**Aufgabe**
Prüfen Sie, ob die folgenden Aussagen mit dem Textauszug über Bioabfall in Tschechien übereinstimmen. Beantworten Sie jede mit Ja oder Nein und zitieren Sie die entscheidende Stelle wörtlich.
1. Die ersten kommunalen Kompostieranlagen in Tschechien entstanden in den 1980er Jahren.
2. Die meisten Städte mit über 20.000 Einwohnern verfügen über eine Biotonne.
3. Die Bewohner von Mikulov und Umgebung zahlen höhere Müllgebühren als im landesweiten Durchschnitt.

Kompost  (Foto: Zuzana Rejchová,  Archiv des Tschechischen Rundfunks)
Doch so unerfahren ist Tschechien beim Bioabfall-Sammeln und Kompostieren auch wieder nicht. Erste kommunale Kompostieranlagen wurden bereits zu sozialistischen Zeiten in den 1980er Jahren angelegt. Allerdings waren sie technisch noch nicht ausgereift. Und so wurden Mitte der 1990er Jahre die kleinen Orte Nová Paka und Stará Paka im Böhmischen Paradies zu Vorreitern des Recyclings in Tschechien – mit fünf verschiedenen Wertstofftonnen inklusive der braunen für Bioabfälle. Mittlerweile haben viele weitere Städte und Gemeinden nachgezogen, besonders in Mähren. Laut einer Umfrage sammeln bereits 70 Prozent der Kommunen hierzulande in irgendeiner Weise Bioabfälle getrennt ein. Die überwiegende Zahl der Städte über 20.000 Einwohner hat jedoch keine Biotonne.

Ivo Kropáček  (Foto: Archiv von Hnutí Duha)
Anders ist dies zum Beispiel in Mikulov / Nikolsburg nahe der Grenze zu Österreich. Die Kleinstadt mit knapp siebeneinhalbtausend Einwohnern hat sich 2010 mit den umliegenden Gemeinden zu einem Verbund zusammengeschlossen. Ivo Kropáček von Hnutí Duha:

„Das System dort motiviert die Bewohner finanziell dazu, den Umfang des Restmülls zu reduzieren. Die Bewohner erhalten die Container zur Mülltrennung direkt vor das Haus. Und das betrifft nicht nur Papier, Verpackungen, Glas und Metall, sondern eben auch Biomüll. Das System in Mikulov und Umgebung ist sehr effizient, dadurch wird eine hohe Wiederverwertungsquote erreicht und ein geringer Anteil Restmüll. Zugleich zahlen die Bewohner deutlich weniger Gebühren für die Müllabfuhr als im landesweiten Durchschnitt.“

Jaromír Manhart vom Umweltministerium verweist wiederum auf eine etwas größere Stadt: das mittelböhmische Kolín / Köln an der Elbe mit 31.000 Einwohnern.

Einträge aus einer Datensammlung
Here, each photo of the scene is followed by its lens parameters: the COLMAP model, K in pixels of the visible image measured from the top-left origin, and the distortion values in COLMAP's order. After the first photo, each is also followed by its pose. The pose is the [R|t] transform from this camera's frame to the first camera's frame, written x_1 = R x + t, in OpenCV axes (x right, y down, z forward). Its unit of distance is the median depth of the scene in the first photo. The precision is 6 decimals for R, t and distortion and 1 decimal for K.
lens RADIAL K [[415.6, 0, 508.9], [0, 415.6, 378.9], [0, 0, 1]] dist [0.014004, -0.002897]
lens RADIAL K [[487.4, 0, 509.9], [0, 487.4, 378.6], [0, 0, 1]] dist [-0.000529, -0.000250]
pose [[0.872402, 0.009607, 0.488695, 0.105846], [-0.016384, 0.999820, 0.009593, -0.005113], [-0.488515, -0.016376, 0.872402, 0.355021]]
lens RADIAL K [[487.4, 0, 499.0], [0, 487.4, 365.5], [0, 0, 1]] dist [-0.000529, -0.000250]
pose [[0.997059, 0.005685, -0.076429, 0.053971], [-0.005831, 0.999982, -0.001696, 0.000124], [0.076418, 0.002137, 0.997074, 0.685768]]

**Lösung**
1. Ja: „Erste kommunale Kompostieranlagen wurden bereits zu sozialistischen Zeiten in den 1980er Jahren angelegt.“
2. Nein: „Die überwiegende Zahl der Städte über 20.000 Einwohner hat jedoch keine Biotonne.“
3. Nein: „Zugleich zahlen die Bewohner deutlich weniger Gebühren für die Müllabfuhr als im landesweiten Durchschnitt.“